Thursday, December 31, 2020

Goodbye 2020: Who to direct anger to for COVID-19 economic hardships.

Many people are writing and talking about how they are happy to see the end of 2020. I posted a Goodbye 2018 as that had been a rough year for me personally. I hadn't been up to writing anything that year since April when I wrote about my new job.

Since then I have been thinking about my future in a different way than I had in the past. The year 2020 introduced changes greater than 2019.

This Gregorian calendar year I paid close attention to a series of events: Wet'suwet'en blockades, conspiracy theories about COVID and China, and the most recent Black Lives Matters protests.  This inspired me to learn more, and I started some self-directed anti-racism training. As I was born in a place recently called Sudbury, Ontario, Canada, this quickly lead me to learning about the indigenous civilizations and peoples of this homeland.

This has been a important turn in my own life. While there was some discomfort during this year due to the pandemic, I feel I am in a better position to be helpful in upcoming years.

I now see the events around me differently.

COVID-19

I have not suffered a personal loss from COVID this year, but I know other people who have. The people who are closest to me have been taking this pandemic seriously and following health and safety measures. This is regardless of what politicians have been saying, as I don't see politicians as a source of truth.

 

I have observed a selfishness with more distant acquaintances I interact with online. Given the fatalities have been considerably higher than terrorism, logic would suggest that the willingness to respond would also be higher.  This has not been the case, and I've noticed that some of the very people who are willing to take extreme measures to fight "terrorism" have been claiming that there are "civil liberties" concerns with the minor public health measures required to fight COVID.

Due to this childishness, various governments have been forced to step in and impose lock-downs: and there are people so oblivious to the world around them that they are protesting the lock-downs.


It has been a big lesson in how "privileged" some people feel, especially when I compare to what I've learned about how the civilizations that have existed in parallel with European colonialists and settlers have been treated since contact.  These Canadians feel like their rights are being taken away, while feeling no need to acknowledge or compensate First Nations, Métis, or Inuit for the many orders of magnitude greater infringements that are ongoing today.  It is hard not to file Canadian complaints under "white privilege" and leave it at that.

Its the economy, stupid

Or is it the stupid economy?

The non-medical hardships people are feeling from the pandemic are a matter of policy choice.  I wrote about this in April when people first started suggesting that public health measures were too strict, and it was gong to harm "the economy".

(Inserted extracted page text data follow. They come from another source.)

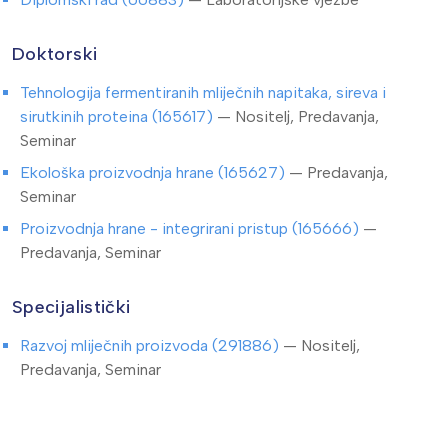
Doktorski
Tehnologija fermentiranih mliječnih napitaka, sireva i
sirutkinih proteina (165617)
— Nositelj, Predavanja,
Seminar
Ekološka proizvodnja hrane (165627)
— Predavanja,
Seminar
Proizvodnja hrane - integrirani pristup (165666)
—
Predavanja, Seminar
Specijalistički
Razvoj mliječnih proizvoda (291886)
— Nositelj,
Predavanja, Seminar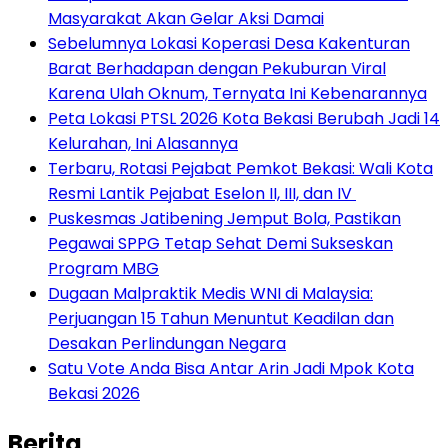
Masyarakat Akan Gelar Aksi Damai
Sebelumnya Lokasi Koperasi Desa Kakenturan
Barat Berhadapan dengan Pekuburan Viral
Karena Ulah Oknum, Ternyata Ini Kebenarannya
Peta Lokasi PTSL 2026 Kota Bekasi Berubah Jadi 14
Kelurahan, Ini Alasannya
‎Terbaru, Rotasi Pejabat Pemkot Bekasi: Wali Kota
Resmi Lantik Pejabat Eselon II, III, dan IV ‎
Puskesmas Jatibening Jemput Bola, Pastikan
Pegawai SPPG Tetap Sehat Demi Sukseskan
Program MBG
‎Dugaan Malpraktik Medis WNI di Malaysia:
Perjuangan 15 Tahun Menuntut Keadilan dan
Desakan Perlindungan Negara
Satu Vote Anda Bisa Antar Arin Jadi Mpok Kota
Bekasi 2026
Berita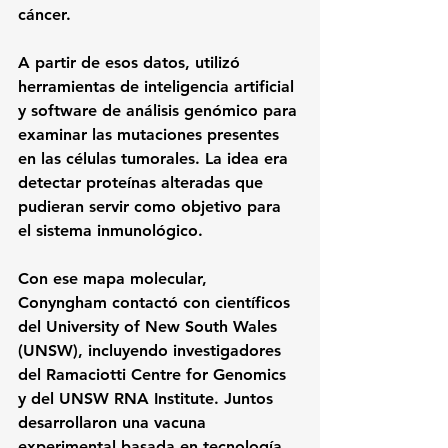
cáncer.
A partir de esos datos, utilizó 
herramientas de inteligencia artificial 
y software de análisis genómico para 
examinar las mutaciones presentes 
en las células tumorales. La idea era 
detectar proteínas alteradas que 
pudieran servir como objetivo para 
el sistema inmunológico.
Con ese mapa molecular, 
Conyngham contactó con científicos 
del 
University of New South Wales 
(UNSW)
, incluyendo investigadores 
del Ramaciotti Centre for Genomics 
y del UNSW RNA Institute. Juntos 
desarrollaron una 
vacuna 
experimental basada en tecnología 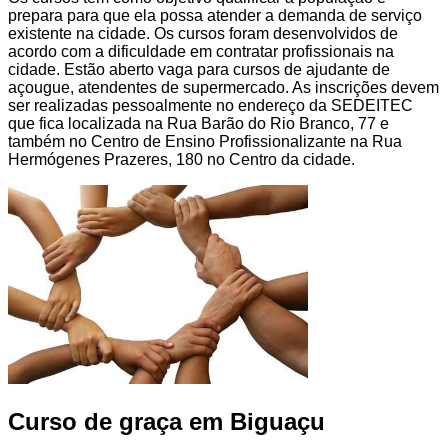
prepara para que ela possa atender a demanda de serviço
existente na cidade. Os cursos foram desenvolvidos de
acordo com a dificuldade em contratar profissionais na
cidade. Estão aberto vaga para cursos de ajudante de
açougue, atendentes de supermercado. As inscrições devem
ser realizadas pessoalmente no endereço da SEDEITEC
que fica localizada na Rua Barão do Rio Branco, 77 e
também no Centro de Ensino Profissionalizante na Rua
Hermógenes Prazeres, 180 no Centro da cidade.
Curso de graça em Biguaçu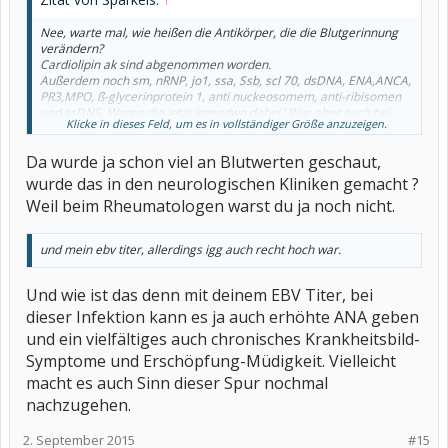
Nee, warte mal, wie heißen die Antikörper, die die Blutgerinnung
verändern?
Cardiolipin ak sind abgenommen worden.
Außerdem noch sm, nRNP, jo1, ssa, Ssb, scl 70, dsDNA, ENA,ANCA,
PR3,MPO, ß-glycerinprotein 1, anti nuckeosomem, anti-ribisomen
und ssDNS. Waren die jetzt irgendwo dabei? War aber auch bei
Klicke in dieses Feld, um es in vollständiger Größe anzuzeigen.
meiner 2, Fehlgeburt in der blutgerinnungsambulanz und die
haben auch nichts rausgefunden.
Da wurde ja schon viel an Blutwerten geschaut,
wurde das in den neurologischen Kliniken gemacht ?
Weil beim Rheumatologen warst du ja noch nicht.
und mein ebv titer, allerdings igg auch recht hoch war.
Und wie ist das denn mit deinem EBV Titer, bei
dieser Infektion kann es ja auch erhöhte ANA geben
und ein vielfältiges auch chronisches Krankheitsbild-
Symptome und Erschöpfung-Müdigkeit. Vielleicht
macht es auch Sinn dieser Spur nochmal
nachzugehen.
2. September 2015
#15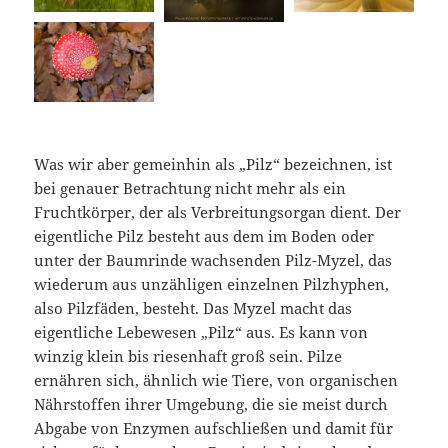
Was wir aber gemeinhin als „Pilz“ bezeichnen, ist
bei genauer Betrachtung nicht mehr als ein
Fruchtkörper, der als Verbreitungsorgan dient. Der
eigentliche Pilz besteht aus dem im Boden oder
unter der Baumrinde wachsenden Pilz-Myzel, das
wiederum aus unzähligen einzelnen Pilzhyphen,
also Pilzfäden, besteht. Das Myzel macht das
eigentliche Lebewesen „Pilz“ aus. Es kann von
winzig klein bis riesenhaft groß sein. Pilze
ernähren sich, ähnlich wie Tiere, von organischen
Nährstoffen ihrer Umgebung, die sie meist durch
Abgabe von Enzymen aufschließen und damit für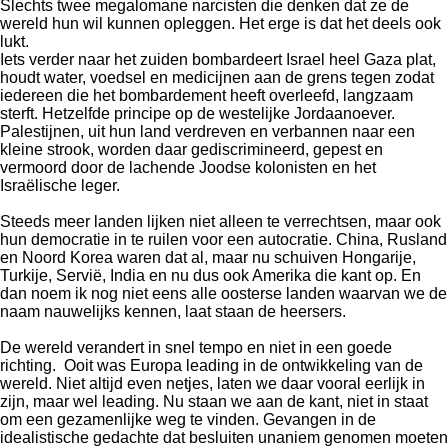
Slechts twee megalomane narcisten die denken dat ze de
wereld hun wil kunnen opleggen. Het erge is dat het deels ook
lukt.
Iets verder naar het zuiden bombardeert Israel heel Gaza plat,
houdt water, voedsel en medicijnen aan de grens tegen zodat
iedereen die het bombardement heeft overleefd, langzaam
sterft. Hetzelfde principe op de westelijke Jordaanoever.
Palestijnen, uit hun land verdreven en verbannen naar een
kleine strook, worden daar gediscrimineerd, gepest en
vermoord door de lachende Joodse kolonisten en het
Israëlische leger.
Steeds meer landen lijken niet alleen te verrechtsen, maar ook
hun democratie in te ruilen voor een autocratie. China, Rusland
en Noord Korea waren dat al, maar nu schuiven Hongarije,
Turkije, Servië, India en nu dus ook Amerika die kant op. En
dan noem ik nog niet eens alle oosterse landen waarvan we de
naam nauwelijks kennen, laat staan de heersers.
De wereld verandert in snel tempo en niet in een goede
richting.
Ooit was Europa leading in de ontwikkeling van de
wereld. Niet altijd even netjes, laten we daar vooral eerlijk in
zijn, maar wel leading. Nu staan we aan de kant, niet in staat
om een gezamenlijke weg te vinden. Gevangen in de
idealistische gedachte dat besluiten unaniem genomen moeten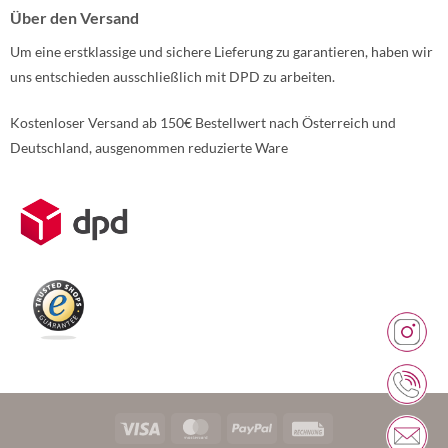
Über den Versand
Um eine erstklassige und sichere Lieferung zu garantieren, haben wir
uns entschieden ausschließlich mit DPD zu arbeiten.
Kostenloser Versand ab 150€ Bestellwert nach Österreich und
Deutschland, ausgenommen reduzierte Ware
Weitere Informationen über den gesperrten Inhalt.
Visa
MasterCard
PayPal
Rechung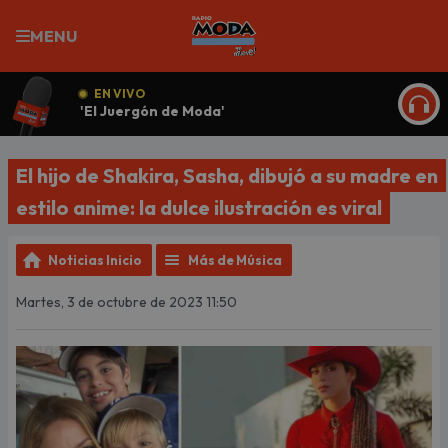
MENU
EN VIVO
'El Juergón de Moda'
ESCU
El hijo de Shakira, Sasha, dibujó a su madre en
estilo anime: la dulce ilustración es viral
Noticias Inicio
Más de Música
Martes, 3 de octubre de 2023 11:50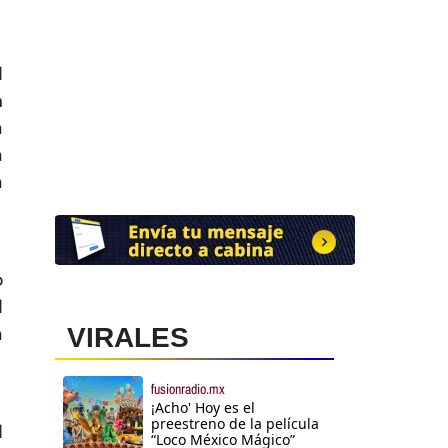
l
n
a
a
a
o
l
VIRALES
a
fusionradio.mx
¡Acho' Hoy es el
preestreno de la película
l
“Loco México Mágico”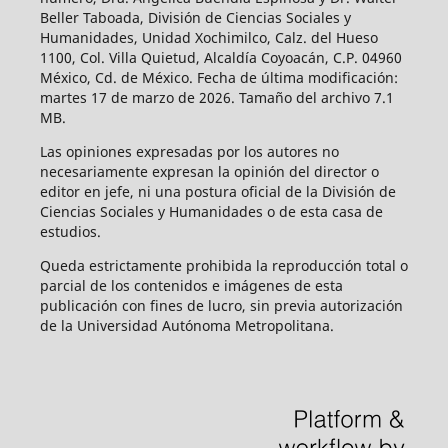
Beller Taboada, División de Ciencias Sociales y
Humanidades, Unidad Xochimilco, Calz. del Hueso
1100, Col. Villa Quietud, Alcaldía Coyoacán, C.P. 04960
México, Cd. de México. Fecha de última modificación:
martes 17 de marzo de 2026. Tamaño del archivo 7.1
MB.
Las opiniones expresadas por los autores no
necesariamente expresan la opinión del director o
editor en jefe, ni una postura oficial de la División de
Ciencias Sociales y Humanidades o de esta casa de
estudios.
Queda estrictamente prohibida la reproducción total o
parcial de los contenidos e imágenes de esta
publicación con fines de lucro, sin previa autorización
de la Universidad Autónoma Metropolitana.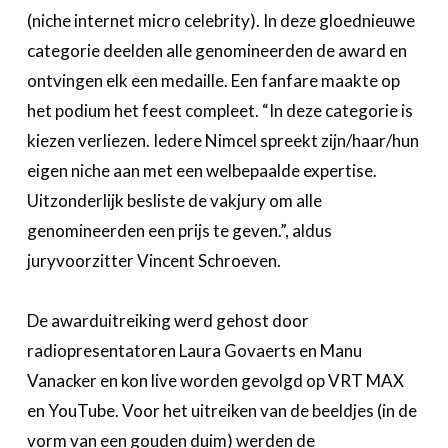
(niche internet micro celebrity). In deze gloednieuwe
categorie deelden alle genomineerden de award en
ontvingen elk een medaille. Een fanfare maakte op
het podium het feest compleet. “In deze categorie is
kiezen verliezen. Iedere Nimcel spreekt zijn/haar/hun
eigen niche aan met een welbepaalde expertise.
Uitzonderlijk besliste de vakjury om alle
genomineerden een prijs te geven.”, aldus
juryvoorzitter Vincent Schroeven.
De awarduitreiking werd gehost door
radiopresentatoren Laura Govaerts en Manu
Vanacker en kon live worden gevolgd op VRT MAX
en YouTube. Voor het uitreiken van de beeldjes (in de
vorm van een gouden duim) werden de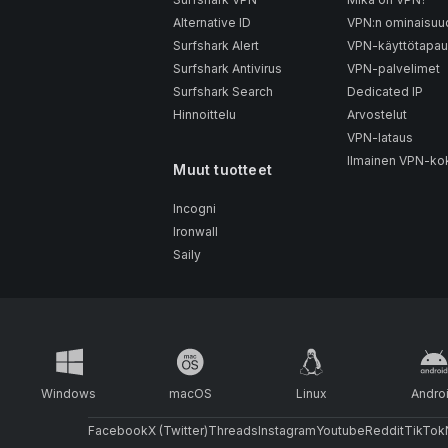
Alternative ID
VPN:n ominaisuu
Surfshark Alert
VPN-käyttötapau
Surfshark Antivirus
VPN-palvelimet
Surfshark Search
Dedicated IP
Hinnoittelu
Arvostelut
VPN-lataus
Ilmainen VPN-kok
Muut tuotteet
Incogni
Ironwall
Saily
Windows
macOS
Linux
Andro
Facebook
X (Twitter)
Threads
Instagram
Youtube
Reddit
TikTok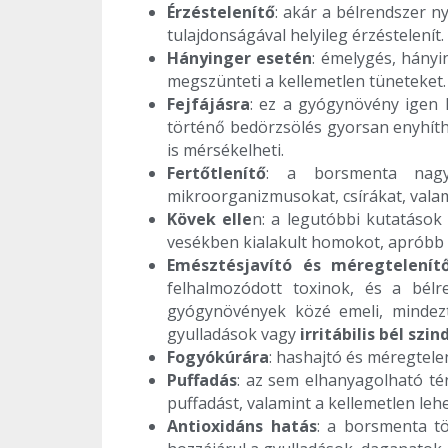
Érzéstelenítő
: akár a bélrendszer ny
tulajdonságával helyileg érzéstelenít.
Hányinger esetén
: émelygés, hányi
megszünteti a kellemetlen tüneteket.
Fejfájásra
: ez a gyógynövény igen
történő bedörzsölés gyorsan enyhíthe
is mérsékelheti.
Fertőtlenítő
: a borsmenta nagys
mikroorganizmusokat, csírákat, valam
Kövek elle
n: a legutóbbi kutatások
vesékben kialakult homokot, apróbb 
Emésztésjavító és méregtelenít
felhalmozódott toxinok, és a bél
gyógynövények közé emeli, mindezt 
gyulladások vagy
irritábilis bél szi
Fogyókúrára
: hashajtó és méregtele
Puffadás
: az sem elhanyagolható té
puffadást, valamint a kellemetlen lehel
Antioxidáns hatás
: a borsmenta tö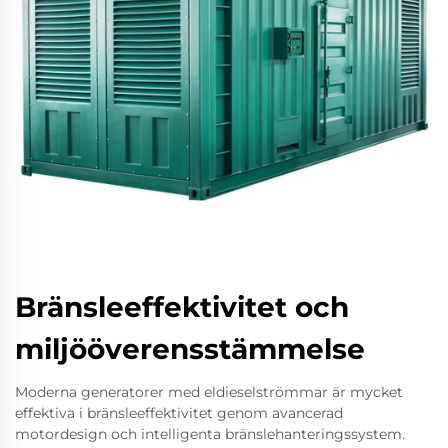
Bränsleeffektivitet och
miljööverensstämmelse
Moderna generatorer med eldieselströmmar är mycket
effektiva i bränsleeffektivitet genom avancerad
motordesign och intelligenta bränslehanteringssystem.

Western countries using western economic systems, and countries that have had flawed western economic theories forced on them by the Breton Woods Institutions (World Bank and IMF), are extremely fragile.  They superficially appear to be working while there are no emergencies, but the slightest problem (IE: unaccountable lending to home "owners") and you end up with a crisis.

We have known for a long time that due to travel patterns and ongoing human expansion that a global pandemic was inevitable. While avoiding the pandemic would have been hard (reducing population expansion, moving away from western worldviews which think of humans as separate from the natural world), reducing the fragility of the economy would have been comparatively easy.   And yet, nothing was done.


Ask yourself why we haven't had something simple like a Universal Basic Income for decades?  This is far less expensive to administer than the patchwork of subjective government programs currently being operated, and would have been an obvious part of emergency preparedness. People in countries like Canada have no legitimate reason to ever worry about paying for the necessities of life, no matter what external emergency exists.  If anyone is worried about these things, it is by design and those policy makers who are generating this crisis should be held accountable.

Instead we have dishonest misdirection, claiming it is public health measures that are causing personal financial problems rather than unaccountable policy makers.  Anyone who is feeling a hardship should be angry, but not at lock-downs but incompetent (or often corrupt) politicians who didn't put adequate emergency preparedness measures in place.

Those of us in Ontario will likely be in for some additional politician created economic hardships in 2021. We currently have a "Finance Minister" who thinks it is possible to "accidentally" travel to a Caribbean island during a global pandemic -- all while preparing early to have staff send social media posts to try to hide that vacation travel.  This isn't a person I would trust loaning $20 to, so obviously not something trustworthy enough to be a cabinet minister, and especially not trustworthy to be allowed anywhere near Ontario's finances.